Goldman Sachs Raises Gold Target to $3,300 as Central Banks Buy More

Goldman Sachs has raised its forecast for the gold price at the end of 2025, increasing the target from $3,100 to $3,300 per ounce. The bank’s revised outlook rests on two principal drivers that together are expected to support higher gold valuations over the medium term.

First, exchange-traded fund (ETF) demand for gold has been strengthening. Institutional and retail investors have been allocating more capital to gold ETFs, treating the metal as both an inflation hedge and a portfolio diversifier. Goldman Sachs expects this ETF inflow to continue, supported by a forecast of lower interest rates: the Federal Reserve is widely expected to begin cutting rates later this year and again in 2026. Lower real yields typically reduce the opportunity cost of holding non-yielding assets like gold, making the metal more attractive and driving further ETF purchases.

Second, central bank buying remains a consistent and growing source of demand. Central banks—particularly in China and across several Asian economies—have steadily increased their gold reserves in recent years as a way to diversify foreign-exchange holdings and bolster balance-sheet resilience. This strategic accumulation has created a baseline of structural demand that can absorb shocks and sustain prices even when other investor flows become volatile.

At present, spot gold is trading around $3,060.70 per ounce, reflecting a roughly 36% gain over the past 12 months. That performance has been driven by the combination of macroeconomic uncertainty, supportive investor flows, and ongoing central bank purchases. Market watchers note that geopolitical developments will continue to move prices in the short term—for example, a peace settlement in the Russia-Ukraine conflict could prompt some investors to trim positions and generate transient selling pressure.

However, Goldman Sachs interprets such potential pullbacks—whether triggered by a diplomatic breakthrough or by sharp equity market sell-offs—as buying opportunities. The bank’s view is that dips caused by temporary risk-on sentiment or profit-taking should be seen as chances to add exposure to gold, given the persistent structural drivers underlying demand.

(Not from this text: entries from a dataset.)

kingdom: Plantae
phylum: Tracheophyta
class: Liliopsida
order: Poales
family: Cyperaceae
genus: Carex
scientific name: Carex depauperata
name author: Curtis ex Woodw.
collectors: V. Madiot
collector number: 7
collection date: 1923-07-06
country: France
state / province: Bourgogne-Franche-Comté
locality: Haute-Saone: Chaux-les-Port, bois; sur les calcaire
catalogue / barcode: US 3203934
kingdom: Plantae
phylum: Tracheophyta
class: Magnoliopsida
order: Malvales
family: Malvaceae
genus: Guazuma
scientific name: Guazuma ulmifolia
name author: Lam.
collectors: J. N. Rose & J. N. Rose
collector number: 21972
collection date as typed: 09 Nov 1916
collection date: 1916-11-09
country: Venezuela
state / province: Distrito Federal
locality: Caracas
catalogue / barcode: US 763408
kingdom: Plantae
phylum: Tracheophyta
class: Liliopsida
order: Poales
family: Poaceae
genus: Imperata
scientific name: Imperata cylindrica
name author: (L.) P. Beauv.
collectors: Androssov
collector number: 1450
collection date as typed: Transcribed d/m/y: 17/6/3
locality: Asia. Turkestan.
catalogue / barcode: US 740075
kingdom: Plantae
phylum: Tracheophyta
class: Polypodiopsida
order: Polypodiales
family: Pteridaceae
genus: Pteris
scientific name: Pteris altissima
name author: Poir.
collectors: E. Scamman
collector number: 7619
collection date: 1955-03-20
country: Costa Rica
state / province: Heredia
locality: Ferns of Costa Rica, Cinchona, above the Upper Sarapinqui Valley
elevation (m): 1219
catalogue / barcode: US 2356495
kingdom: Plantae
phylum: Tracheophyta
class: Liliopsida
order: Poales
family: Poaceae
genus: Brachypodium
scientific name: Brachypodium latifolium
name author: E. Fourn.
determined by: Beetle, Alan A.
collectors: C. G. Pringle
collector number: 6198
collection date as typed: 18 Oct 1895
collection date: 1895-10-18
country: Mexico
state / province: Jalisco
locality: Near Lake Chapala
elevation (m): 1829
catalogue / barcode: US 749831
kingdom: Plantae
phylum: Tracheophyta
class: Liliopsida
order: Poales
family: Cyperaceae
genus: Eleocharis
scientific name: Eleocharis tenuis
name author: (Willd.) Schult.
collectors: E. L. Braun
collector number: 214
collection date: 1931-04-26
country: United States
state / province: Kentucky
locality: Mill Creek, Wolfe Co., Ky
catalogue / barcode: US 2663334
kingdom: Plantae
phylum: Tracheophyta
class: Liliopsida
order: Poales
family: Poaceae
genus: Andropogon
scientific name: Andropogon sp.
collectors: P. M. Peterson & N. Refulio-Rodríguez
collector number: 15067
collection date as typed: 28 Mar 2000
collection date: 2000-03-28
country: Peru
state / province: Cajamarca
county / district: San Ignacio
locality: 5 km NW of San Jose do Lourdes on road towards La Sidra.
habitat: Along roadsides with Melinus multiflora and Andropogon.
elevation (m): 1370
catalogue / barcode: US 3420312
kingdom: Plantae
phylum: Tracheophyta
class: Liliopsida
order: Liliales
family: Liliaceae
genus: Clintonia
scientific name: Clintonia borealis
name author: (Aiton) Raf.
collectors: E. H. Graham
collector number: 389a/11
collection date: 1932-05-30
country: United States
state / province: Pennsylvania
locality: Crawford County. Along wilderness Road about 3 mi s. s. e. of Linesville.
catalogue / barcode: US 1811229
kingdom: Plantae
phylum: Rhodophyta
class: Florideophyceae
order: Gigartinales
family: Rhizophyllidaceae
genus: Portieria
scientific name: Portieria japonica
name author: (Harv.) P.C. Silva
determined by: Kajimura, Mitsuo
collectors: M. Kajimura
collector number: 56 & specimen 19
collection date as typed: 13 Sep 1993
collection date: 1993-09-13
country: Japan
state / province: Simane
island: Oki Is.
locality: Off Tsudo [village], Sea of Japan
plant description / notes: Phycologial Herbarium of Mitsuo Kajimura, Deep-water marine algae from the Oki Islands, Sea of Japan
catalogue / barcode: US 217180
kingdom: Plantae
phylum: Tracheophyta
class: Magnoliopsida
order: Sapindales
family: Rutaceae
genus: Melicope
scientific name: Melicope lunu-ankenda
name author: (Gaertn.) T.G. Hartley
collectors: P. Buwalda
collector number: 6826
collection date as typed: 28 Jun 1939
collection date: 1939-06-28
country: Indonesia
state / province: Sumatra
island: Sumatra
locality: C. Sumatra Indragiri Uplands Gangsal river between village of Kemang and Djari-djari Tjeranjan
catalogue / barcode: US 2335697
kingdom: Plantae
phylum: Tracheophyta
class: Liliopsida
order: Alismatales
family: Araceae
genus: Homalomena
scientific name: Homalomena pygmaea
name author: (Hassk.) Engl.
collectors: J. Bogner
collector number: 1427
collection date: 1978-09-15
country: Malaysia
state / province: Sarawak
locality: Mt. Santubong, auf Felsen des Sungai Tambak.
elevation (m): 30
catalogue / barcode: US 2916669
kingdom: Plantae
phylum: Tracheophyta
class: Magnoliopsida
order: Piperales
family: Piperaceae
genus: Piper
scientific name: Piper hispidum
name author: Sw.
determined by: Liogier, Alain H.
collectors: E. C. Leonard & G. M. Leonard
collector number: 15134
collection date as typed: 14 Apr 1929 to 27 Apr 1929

In summary, Goldman Sachs’ upward revision to $3,300 per ounce for end-2025 reflects continued ETF inflows supported by an expected easing of monetary policy and ongoing central bank purchases, especially in Asia. While short-term volatility may arise from geopolitical or market events, the investment bank believes these episodes will likely create entry points for investors seeking long-term exposure to gold.